At the cellular level, the QT interval represents the duration of the ventricular action potential (phases 0 through 3). Normal repolarization requires a precise balance between inward depolarizing currents that prolong the action potential (late INa, ICa,L) and outward repolarizing currents that shorten it (IKr, IKs, IK1). LQTS results from either gain-of-function mutations in depolarizing channels (increased INa in LQT3 via SCN5A) or loss-of-function mutations in repolarizing channels (reduced IKs in LQT1 via KCNQ1, reduced IKr in LQT2 via KCNH2/hERG).
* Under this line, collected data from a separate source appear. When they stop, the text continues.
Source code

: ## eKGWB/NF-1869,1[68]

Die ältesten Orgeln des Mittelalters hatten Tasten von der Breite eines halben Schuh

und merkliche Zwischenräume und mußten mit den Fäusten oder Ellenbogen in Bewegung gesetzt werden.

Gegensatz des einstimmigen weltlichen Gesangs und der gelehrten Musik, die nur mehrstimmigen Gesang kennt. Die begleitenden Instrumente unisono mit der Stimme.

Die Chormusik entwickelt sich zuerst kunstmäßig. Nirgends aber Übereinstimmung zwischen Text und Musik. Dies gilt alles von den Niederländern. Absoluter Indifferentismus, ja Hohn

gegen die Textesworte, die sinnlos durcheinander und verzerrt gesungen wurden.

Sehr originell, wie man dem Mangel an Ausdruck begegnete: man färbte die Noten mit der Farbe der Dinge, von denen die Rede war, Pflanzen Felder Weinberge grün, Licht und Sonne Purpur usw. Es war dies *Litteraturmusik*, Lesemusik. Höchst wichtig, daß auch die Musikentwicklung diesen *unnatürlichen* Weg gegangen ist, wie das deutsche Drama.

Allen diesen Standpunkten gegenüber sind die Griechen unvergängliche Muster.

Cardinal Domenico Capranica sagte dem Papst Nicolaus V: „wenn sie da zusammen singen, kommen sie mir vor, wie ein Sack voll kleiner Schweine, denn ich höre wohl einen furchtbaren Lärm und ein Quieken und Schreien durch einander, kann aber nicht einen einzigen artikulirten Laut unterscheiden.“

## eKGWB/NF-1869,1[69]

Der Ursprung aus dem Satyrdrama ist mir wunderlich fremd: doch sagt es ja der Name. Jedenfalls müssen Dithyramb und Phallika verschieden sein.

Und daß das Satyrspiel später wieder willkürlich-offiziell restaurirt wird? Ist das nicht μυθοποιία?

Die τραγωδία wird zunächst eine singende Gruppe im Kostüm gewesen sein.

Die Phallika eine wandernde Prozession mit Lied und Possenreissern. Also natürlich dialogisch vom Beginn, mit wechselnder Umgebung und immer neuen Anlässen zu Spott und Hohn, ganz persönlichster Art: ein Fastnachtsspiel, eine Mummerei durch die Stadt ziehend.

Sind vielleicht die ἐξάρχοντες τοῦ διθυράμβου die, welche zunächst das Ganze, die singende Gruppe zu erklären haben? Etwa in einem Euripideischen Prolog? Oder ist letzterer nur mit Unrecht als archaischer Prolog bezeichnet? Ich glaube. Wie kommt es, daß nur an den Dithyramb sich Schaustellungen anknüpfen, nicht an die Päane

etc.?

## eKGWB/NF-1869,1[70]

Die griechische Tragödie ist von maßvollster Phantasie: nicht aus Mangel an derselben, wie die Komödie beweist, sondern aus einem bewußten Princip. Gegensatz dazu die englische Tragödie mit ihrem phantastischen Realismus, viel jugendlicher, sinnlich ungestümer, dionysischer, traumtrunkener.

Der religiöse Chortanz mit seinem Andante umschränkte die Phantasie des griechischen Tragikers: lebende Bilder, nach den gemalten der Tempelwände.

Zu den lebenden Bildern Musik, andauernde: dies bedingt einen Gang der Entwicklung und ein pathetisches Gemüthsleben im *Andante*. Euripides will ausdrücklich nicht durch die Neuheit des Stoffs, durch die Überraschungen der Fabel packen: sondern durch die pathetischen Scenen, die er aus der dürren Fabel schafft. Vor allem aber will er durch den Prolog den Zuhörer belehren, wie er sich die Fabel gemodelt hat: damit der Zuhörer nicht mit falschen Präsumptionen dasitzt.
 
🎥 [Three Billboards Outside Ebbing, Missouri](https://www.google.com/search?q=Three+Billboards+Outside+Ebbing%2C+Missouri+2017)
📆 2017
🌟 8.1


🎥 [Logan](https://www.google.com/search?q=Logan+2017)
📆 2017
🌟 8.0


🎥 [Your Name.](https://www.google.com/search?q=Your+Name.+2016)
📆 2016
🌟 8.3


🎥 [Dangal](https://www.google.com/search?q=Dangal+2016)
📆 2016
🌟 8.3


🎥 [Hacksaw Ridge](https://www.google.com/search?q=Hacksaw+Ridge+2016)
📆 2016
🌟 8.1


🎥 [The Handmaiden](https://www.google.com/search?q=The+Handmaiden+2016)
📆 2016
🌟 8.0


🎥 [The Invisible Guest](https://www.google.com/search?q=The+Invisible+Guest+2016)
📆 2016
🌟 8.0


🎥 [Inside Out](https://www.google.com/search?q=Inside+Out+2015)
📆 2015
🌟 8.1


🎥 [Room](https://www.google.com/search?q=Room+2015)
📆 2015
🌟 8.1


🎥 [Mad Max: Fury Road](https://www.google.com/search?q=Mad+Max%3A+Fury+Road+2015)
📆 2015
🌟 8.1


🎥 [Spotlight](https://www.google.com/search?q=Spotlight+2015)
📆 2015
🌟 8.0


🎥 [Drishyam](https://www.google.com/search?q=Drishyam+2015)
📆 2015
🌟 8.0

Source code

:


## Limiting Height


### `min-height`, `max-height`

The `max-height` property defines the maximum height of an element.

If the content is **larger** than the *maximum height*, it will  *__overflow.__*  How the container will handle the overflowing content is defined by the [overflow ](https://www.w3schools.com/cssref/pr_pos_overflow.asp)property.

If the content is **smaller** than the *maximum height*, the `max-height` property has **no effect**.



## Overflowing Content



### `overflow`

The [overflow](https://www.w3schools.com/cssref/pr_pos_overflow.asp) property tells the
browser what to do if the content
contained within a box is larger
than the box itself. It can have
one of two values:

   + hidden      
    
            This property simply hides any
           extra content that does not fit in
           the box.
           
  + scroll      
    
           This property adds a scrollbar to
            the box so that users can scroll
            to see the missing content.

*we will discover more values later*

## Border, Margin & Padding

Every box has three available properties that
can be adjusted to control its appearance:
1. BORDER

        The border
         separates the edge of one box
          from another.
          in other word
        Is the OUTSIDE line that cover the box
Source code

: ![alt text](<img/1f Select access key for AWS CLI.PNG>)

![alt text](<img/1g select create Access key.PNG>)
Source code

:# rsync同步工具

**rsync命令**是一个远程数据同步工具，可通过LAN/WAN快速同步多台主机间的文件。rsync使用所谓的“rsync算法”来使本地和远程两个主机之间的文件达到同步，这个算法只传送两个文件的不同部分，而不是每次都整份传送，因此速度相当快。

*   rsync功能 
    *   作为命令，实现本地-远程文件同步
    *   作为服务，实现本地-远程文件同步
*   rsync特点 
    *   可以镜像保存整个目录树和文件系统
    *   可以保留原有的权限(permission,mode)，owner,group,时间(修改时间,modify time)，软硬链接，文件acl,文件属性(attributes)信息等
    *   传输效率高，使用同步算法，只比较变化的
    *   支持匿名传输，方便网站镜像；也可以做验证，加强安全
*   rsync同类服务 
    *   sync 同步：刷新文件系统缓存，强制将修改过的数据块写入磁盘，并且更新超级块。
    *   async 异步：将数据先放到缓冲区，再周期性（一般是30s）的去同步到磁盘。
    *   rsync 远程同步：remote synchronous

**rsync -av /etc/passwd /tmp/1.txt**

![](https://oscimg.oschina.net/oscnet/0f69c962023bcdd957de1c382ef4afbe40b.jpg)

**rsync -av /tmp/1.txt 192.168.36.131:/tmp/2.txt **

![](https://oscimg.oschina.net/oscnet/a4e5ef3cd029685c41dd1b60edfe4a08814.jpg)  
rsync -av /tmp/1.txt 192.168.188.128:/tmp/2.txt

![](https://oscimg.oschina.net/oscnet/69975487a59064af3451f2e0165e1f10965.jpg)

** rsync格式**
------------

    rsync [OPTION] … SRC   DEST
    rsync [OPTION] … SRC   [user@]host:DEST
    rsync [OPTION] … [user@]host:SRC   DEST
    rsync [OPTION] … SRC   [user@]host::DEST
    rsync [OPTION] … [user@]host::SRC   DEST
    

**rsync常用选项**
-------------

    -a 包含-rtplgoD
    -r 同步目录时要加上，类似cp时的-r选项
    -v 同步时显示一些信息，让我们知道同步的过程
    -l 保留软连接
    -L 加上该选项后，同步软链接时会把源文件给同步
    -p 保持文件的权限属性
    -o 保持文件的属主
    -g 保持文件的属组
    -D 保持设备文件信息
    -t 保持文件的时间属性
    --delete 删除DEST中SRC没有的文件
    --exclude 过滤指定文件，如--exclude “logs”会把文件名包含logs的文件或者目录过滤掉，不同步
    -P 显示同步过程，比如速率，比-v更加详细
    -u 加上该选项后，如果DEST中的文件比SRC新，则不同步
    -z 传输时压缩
Acquired LQTS (drug-induced) most commonly involves blockade of the hERG potassium channel (IKr), which has an unusually large inner vestibule that accommodates many structurally diverse drug molecules. When IKr is blocked, repolarization is prolonged, and early afterdepolarizations (EADs) can develop during phase 2 or 3 of the action potential. EADs occur when L-type calcium channels recover from inactivation during the prolonged plateau phase and reactivate, generating a secondary depolarization. If this EAD reaches threshold, it triggers a premature action potential.
Torsades de pointes arises from the interaction of EADs with transmural dispersion of repolarization. M-cells (mid-myocardial cells) have longer action potential duration than epicardial or endocardial cells. When repolarization is further prolonged, the dispersion between layers increases, creating a functional reentrant substrate. An EAD-triggered premature beat encounters heterogeneous refractoriness, initiating the characteristic twisting QRS morphology around the isoelectric baseline.